Pumpkin Pie with Almond Flour Crust
For the Almond Flour Crust:
- 2 cups almond flour
- 2 tablespoons coconut sugar
- 1/4 teaspoon salt
- 1/4 cup coconut oil melted
- 1 tablespoon flaxseed meal mixed with 3 tablespoons water (flax egg)
For the Pumpkin Filling:
- 1 3/4 cups pumpkin purée (canned or fresh)
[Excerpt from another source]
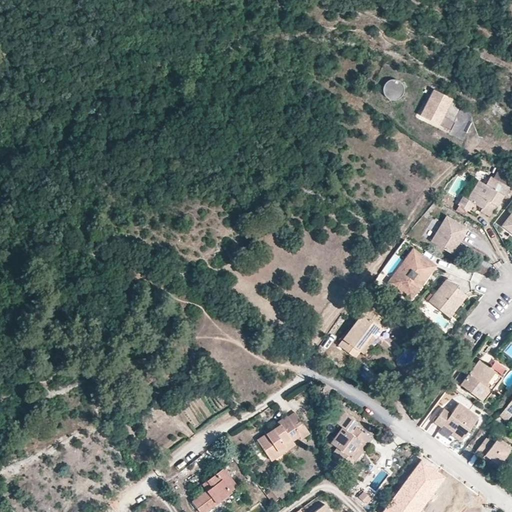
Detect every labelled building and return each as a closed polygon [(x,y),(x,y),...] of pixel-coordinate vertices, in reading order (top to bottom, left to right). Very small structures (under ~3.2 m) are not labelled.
[(403,91),(403,88),(402,85),(401,82),(398,80),(395,79),(392,79),(389,80),(386,82),(384,84),(383,88),(383,91),(384,94),(385,97),(388,99),(391,100),(394,100),(397,99),(400,97),(402,95),(403,91)] [(451,98),(432,89),(419,116),(450,130),(454,122),(443,116),(451,98)] [(505,197),(510,188),(490,176),(485,184),(478,180),(467,199),(463,196),(458,205),(469,211),(474,203),(482,208),(480,211),(489,216),(496,205),(496,206),(503,195),(505,197)] [(511,211),(502,226),(511,233),(511,211)] [(458,244),(467,227),(446,215),(439,228),(431,241),(454,255),(460,245),(458,244)] [(431,241),(439,228),(433,225),(426,238),(431,241)] [(400,283),(402,285),(405,284),(407,288),(414,293),(431,270),(430,262),(413,249),(396,273),(400,283)] [(407,288),(405,284),(402,285),(400,283),(396,273),(388,283),(410,298),(414,293),(407,288)] [(452,313),(466,295),(445,279),(431,297),(438,309),(452,313)] [(438,309),(431,297),(428,301),(438,309)] [(376,323),(381,316),(367,306),(338,345),(354,357),(358,351),(371,334),(375,337),(382,328),(379,325),(376,323)] [(379,325),(384,319),(381,316),(376,323),(379,325)] [(363,354),(375,337),(371,334),(358,351),(363,354)] [(484,403),(503,377),(478,359),(460,384),(484,403)] [(511,415),(511,397),(499,415),(506,421),(511,414),(511,415)] [(462,439),(478,417),(458,402),(450,413),(443,408),(434,422),(442,427),(443,425),(452,431),(462,439)] [(356,448),(361,441),(367,445),(372,438),(356,427),(353,430),(350,428),(356,421),(336,406),(328,416),(342,427),(331,443),(337,448),(332,454),(333,459),(348,470),(355,461),(352,459),(358,450),(356,448)] [(302,439),(310,433),(296,412),(287,417),(286,416),(271,425),(273,428),(266,434),(257,440),(271,461),(295,445),(292,441),(300,436),(302,439)] [(419,418),(414,412),(410,416),(415,421),(419,418)] [(266,434),(273,428),(271,425),(263,430),(266,434)] [(462,439),(452,431),(451,433),(461,441),(462,439)] [(498,465),(511,447),(497,437),(493,443),(485,437),(475,451),(489,462),(491,459),(498,465)] [(355,461),(367,445),(361,441),(356,448),(358,450),(352,459),(355,461)] [(418,511),(445,476),(421,459),(381,511),(418,511)] [(498,465),(491,459),(489,462),(496,468),(498,465)] [(199,511),(205,511),(238,487),(223,468),(202,484),(207,490),(192,501),(199,511)] [(371,498),(364,491),(358,497),(366,504),(371,498)]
- 3/4 cup coconut milk (full-fat, shaken)
- 1/2 cup maple syrup
- 2 tablespoons arrowroot powder
- 1 teaspoon vanilla extract
- 1 1/2 teaspoons cinnamon
- 1/2 teaspoon nutmeg
- 1/2 teaspoon ginger
- 1/4 teaspoon cloves
- 1/4 teaspoon salt
1. Preheat the Oven:
- Preheat your oven to 350°F.
2. Make the Crust:
- In a medium mixing bowl, combine almond flour, coconut sugar, and salt.
- Add the melted coconut oil and flax egg, mixing until the dough forms a ball.
- Press the dough evenly into a 9-inch pie pan, ensuring the edges are smooth and even.
- Bake the crust for 10 minutes, then set aside to cool slightly.
3. Prepare the Filling:
- In a large bowl, whisk together the pumpkin purée, coconut milk, maple syrup, arrowroot, vanilla, cinnamon, nutmeg, ginger, cloves, and salt until smooth.
4. Assemble the Pie:
- Pour the filling into the pre-baked crust and smooth the top with a spatula.
5. Bake:
- Bake the pie for 50–55 minutes, or until the filling is set but still slightly jiggly in the center.
- Remove from the oven and let the pie cool to room temperature, then refrigerate for at least 4 hours or overnight to fully set.
6. Serve:
- Slice and serve chilled or at room temperature.
- Top with coconut whipped cream for an indulgent finish.
Enjoy this classic pumpkin pie with a modern, plant-based twist!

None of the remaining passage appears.